Nicola Sturgeon is determined to bring about another Scottish independence referendum.
Nicola Sturgeon is determined to bring about another Scottish independence referendum.
GilesG Photography/SCDI

In spite of all that, a hard-core of Scots still want to go their own way. They think, and as a Brexiteer, I get this – that freedom is worth being poorer for.

Nationalists say we’ll get-by without the Barnett Formula. That there's a way around not having Sterling. But one thing they can’t know is this. Because nobody knows.

One of the reasons the 300-year-old union between England and Scotland is often described as the world’s most successful marriage, isn’t all the amazing things that flowed from it. The pooling of minds and energy that gave us the industrial revolution and Empire.

But it was also the bad things that were prevented. The bad blood of the borders, the Debatable Lands as we called them, a line on the map scarred by bloodshed and discord.

I’m not for a second suggesting that independence will see a return to raiding parties from the Highlands.

I am saying that the nationalist inclination will be to blame England for everything when anything goes wrong.

And that is not a recipe for harmony between neighbours.
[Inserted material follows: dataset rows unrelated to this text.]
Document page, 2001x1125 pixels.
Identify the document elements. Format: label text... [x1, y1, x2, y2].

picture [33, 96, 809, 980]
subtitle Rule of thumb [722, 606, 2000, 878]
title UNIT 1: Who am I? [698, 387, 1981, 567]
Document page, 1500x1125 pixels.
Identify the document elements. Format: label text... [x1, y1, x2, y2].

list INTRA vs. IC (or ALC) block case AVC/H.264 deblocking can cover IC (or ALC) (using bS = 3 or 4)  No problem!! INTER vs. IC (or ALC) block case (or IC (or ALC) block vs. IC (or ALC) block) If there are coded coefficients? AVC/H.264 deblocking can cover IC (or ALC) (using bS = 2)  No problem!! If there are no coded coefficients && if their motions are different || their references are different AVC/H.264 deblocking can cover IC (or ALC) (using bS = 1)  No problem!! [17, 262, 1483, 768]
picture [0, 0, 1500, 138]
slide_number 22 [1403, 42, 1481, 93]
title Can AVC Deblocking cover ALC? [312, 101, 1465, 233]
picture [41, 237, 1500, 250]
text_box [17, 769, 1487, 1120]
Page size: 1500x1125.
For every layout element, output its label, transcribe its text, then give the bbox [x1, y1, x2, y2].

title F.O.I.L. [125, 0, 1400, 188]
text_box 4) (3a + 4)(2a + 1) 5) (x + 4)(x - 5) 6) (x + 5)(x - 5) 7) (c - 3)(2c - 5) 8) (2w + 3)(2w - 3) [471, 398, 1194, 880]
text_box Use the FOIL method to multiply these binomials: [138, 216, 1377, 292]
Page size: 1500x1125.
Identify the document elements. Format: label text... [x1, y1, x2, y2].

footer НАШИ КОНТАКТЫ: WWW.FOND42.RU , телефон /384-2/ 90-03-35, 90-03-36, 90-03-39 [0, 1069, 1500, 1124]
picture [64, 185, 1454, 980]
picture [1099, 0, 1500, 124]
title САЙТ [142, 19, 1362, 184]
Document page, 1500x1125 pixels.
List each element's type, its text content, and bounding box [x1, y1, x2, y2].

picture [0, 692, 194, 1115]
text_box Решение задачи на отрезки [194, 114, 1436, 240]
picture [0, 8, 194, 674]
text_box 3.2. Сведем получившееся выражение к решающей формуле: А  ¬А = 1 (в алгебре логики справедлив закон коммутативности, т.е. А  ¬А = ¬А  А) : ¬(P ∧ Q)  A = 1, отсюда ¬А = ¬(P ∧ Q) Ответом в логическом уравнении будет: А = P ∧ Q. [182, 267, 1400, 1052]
If we end up with a hard and even hostile border between England and Scotland, we English will shoulder much of the blame.

2014 was a wake-up call. After it, there were vague promises to shore up the union.

But indifference and apathy quickly returned. I’m astonished, embarrassed, at how young Englishmen and women have never even been to Scotland, a landmass that makes up a third of the entire United Kingdom.

The late David Bowie spoke for many non-Scottish Brits when, at the 2014 Brit awards, he simply said: “Scotland, stay with us.”

A divorce is never just a matter for those who want to separate. Like many of my countrymen and women, I consider myself British first, and English second. If Sturgeon gets her way this time, the sorrow will not be confined to Scotland.